転機が訪れたのは修士課程1年次の夏。南太平洋ミクロネシアのトラック環礁で2ヶ月間のフィールドワークをほぼ一人でおこなうことになった。トルという島の頂に500年ばかり前の山城跡が残っていて、その整備にともない伝統的な集会所を復元建設するという計画がもちあがった。その記録をとってこい、と教官に命じられた。これがわたしの研究人生における処女航海であり、不思議なことに、その後の方向を決定づける「民族学」と「考古学」という二つの要素が含まれている。もっとも、後者については、好きな学問分野であったわけではない。平城宮で14年間発掘調査に携わったけれども「楽しい」と感じたことはほとんどなく、発掘調査の技術に至っては下手くそを絵に描いたようなもので、こういう自分が各地の遺跡調査の指導をしていることをとても恥ずかしく思っている。
だから再び宣言します。しばらく遺跡の調査や整備に係わる仕事を控えますので。とくに「復元」については慎重に構えざるをえません。以前からそうなんだけど、復元「研究」を否定するつもりはないけれども、復元「事業」に係わる自分にしばしば嫌悪を覚えるので、少しく距離をおきたいと。しばらくわたしに時間をください。


もうひとつ付け加えておくと、わたしの正真正銘の専門分野は「建築史」ではない。日本建築史でもないし、中国建築史でもない。「民族建築」がわたしの専門分野である。「建築史」と「民族建築」はいったい何がちがうのか。前者は時間軸とモノを重視するのに対して、後者はいわゆる民族誌的「現在」を対象とし、モノの背後にある「知識」を記述するものである。
B.マリノフスキーやE.プリチャードの仕事を思い起こしていただければよいだろう。辞書もない未開民族の地に入り、何年もそこに滞在して言葉を覚え、かれらの文化を記述していく。ここにいう「文化」とはモノではない。モノの背後にある「知識」の総体である。「民族誌」を書くという作業は、すなわち、この「知識」の総体たる文化を記述することにほかならない。こういう仕事にあこがれていた。

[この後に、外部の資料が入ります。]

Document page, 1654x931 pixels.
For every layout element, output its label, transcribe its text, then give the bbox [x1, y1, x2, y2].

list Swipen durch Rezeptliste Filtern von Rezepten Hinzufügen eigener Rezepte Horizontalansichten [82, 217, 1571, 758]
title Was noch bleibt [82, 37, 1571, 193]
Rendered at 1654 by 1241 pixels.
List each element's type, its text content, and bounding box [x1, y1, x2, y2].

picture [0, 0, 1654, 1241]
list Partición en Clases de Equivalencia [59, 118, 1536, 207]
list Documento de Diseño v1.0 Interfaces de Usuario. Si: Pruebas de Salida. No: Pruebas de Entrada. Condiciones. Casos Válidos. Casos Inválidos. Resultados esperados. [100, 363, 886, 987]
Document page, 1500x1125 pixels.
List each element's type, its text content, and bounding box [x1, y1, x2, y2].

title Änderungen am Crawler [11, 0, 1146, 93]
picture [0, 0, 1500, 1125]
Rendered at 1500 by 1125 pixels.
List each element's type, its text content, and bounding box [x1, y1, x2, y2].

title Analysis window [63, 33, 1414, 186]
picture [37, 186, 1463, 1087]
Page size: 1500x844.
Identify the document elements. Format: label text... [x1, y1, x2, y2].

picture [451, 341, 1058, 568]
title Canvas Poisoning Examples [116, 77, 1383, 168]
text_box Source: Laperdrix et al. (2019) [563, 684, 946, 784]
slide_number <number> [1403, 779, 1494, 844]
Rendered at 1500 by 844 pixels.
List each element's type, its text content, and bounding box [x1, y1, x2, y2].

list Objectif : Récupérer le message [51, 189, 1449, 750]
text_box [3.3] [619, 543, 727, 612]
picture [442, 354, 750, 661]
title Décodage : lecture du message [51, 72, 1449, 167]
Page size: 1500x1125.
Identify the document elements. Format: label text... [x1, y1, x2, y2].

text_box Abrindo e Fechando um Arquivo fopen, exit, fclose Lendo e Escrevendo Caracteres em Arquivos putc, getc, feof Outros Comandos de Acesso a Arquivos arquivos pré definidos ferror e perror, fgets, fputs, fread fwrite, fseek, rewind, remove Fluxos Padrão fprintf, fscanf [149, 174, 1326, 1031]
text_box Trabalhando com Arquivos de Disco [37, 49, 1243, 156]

やはり理学部か農学部が向いていたのだ。「辺境」にある「未開」社会は豊かな生態系を背景に素朴な農耕や遊牧や狩猟を生業としている。生物学・生態学や農学の知識が必要不可欠であり、これに言語学の基礎が伴えばなおよいだろう。しかし、わたしの専門は「建築」だ。だから、「建築」というモノを通して文化を見通す、というスタンスをとるしかない。そういう学問領域が「民族建築」なのだけれども、残念なことに、未だほとんど認知されていない分野だという自覚はもちろんある。